- Exercise:
In the entries below, find the line with "TABLÓN DE ANUNCIOS" and print exactly every line from there up to and including the line with "Este cambio no", with no other lines.

- Dataset entries:
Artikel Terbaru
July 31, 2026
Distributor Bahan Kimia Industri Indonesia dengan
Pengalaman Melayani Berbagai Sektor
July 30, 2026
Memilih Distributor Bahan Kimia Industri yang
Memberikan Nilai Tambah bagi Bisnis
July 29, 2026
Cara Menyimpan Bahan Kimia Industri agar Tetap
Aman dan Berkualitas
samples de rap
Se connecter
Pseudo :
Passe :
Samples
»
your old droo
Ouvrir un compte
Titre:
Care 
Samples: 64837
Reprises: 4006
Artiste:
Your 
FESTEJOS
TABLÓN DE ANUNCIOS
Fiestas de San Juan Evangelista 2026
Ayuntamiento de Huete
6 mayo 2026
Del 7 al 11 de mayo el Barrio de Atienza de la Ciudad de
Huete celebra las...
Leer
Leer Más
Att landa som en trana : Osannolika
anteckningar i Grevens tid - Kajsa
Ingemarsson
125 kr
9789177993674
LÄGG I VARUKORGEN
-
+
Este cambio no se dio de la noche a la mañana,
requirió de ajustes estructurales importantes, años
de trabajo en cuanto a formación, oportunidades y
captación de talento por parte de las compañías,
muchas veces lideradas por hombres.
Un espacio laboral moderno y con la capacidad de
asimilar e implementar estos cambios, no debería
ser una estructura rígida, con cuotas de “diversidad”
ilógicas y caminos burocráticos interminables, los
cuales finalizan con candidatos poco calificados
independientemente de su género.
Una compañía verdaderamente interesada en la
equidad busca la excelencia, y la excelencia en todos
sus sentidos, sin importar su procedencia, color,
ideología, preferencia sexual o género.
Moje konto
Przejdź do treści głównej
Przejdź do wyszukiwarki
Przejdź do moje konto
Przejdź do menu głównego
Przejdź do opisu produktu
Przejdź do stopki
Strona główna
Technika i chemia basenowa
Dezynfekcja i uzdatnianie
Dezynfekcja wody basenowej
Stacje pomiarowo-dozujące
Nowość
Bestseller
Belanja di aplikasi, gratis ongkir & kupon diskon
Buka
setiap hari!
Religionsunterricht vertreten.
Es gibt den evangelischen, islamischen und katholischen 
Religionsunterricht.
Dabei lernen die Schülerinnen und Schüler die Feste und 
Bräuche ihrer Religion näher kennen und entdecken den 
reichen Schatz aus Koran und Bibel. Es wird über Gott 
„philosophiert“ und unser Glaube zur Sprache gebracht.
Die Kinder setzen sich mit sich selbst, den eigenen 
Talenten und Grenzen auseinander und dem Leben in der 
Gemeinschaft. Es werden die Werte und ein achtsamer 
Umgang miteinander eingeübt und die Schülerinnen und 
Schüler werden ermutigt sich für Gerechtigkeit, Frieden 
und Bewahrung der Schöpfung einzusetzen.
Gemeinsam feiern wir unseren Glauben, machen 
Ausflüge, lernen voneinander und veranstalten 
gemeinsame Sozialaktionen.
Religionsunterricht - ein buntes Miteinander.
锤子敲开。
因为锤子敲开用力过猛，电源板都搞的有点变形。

- Expected answer:
TABLÓN DE ANUNCIOS
Fiestas de San Juan Evangelista 2026
Ayuntamiento de Huete
6 mayo 2026
Del 7 al 11 de mayo el Barrio de Atienza de la Ciudad de
Huete celebra las...
Leer
Leer Más
Att landa som en trana : Osannolika
anteckningar i Grevens tid - Kajsa
Ingemarsson
125 kr
9789177993674
LÄGG I VARUKORGEN
-
+
Este cambio no se dio de la noche a la mañana,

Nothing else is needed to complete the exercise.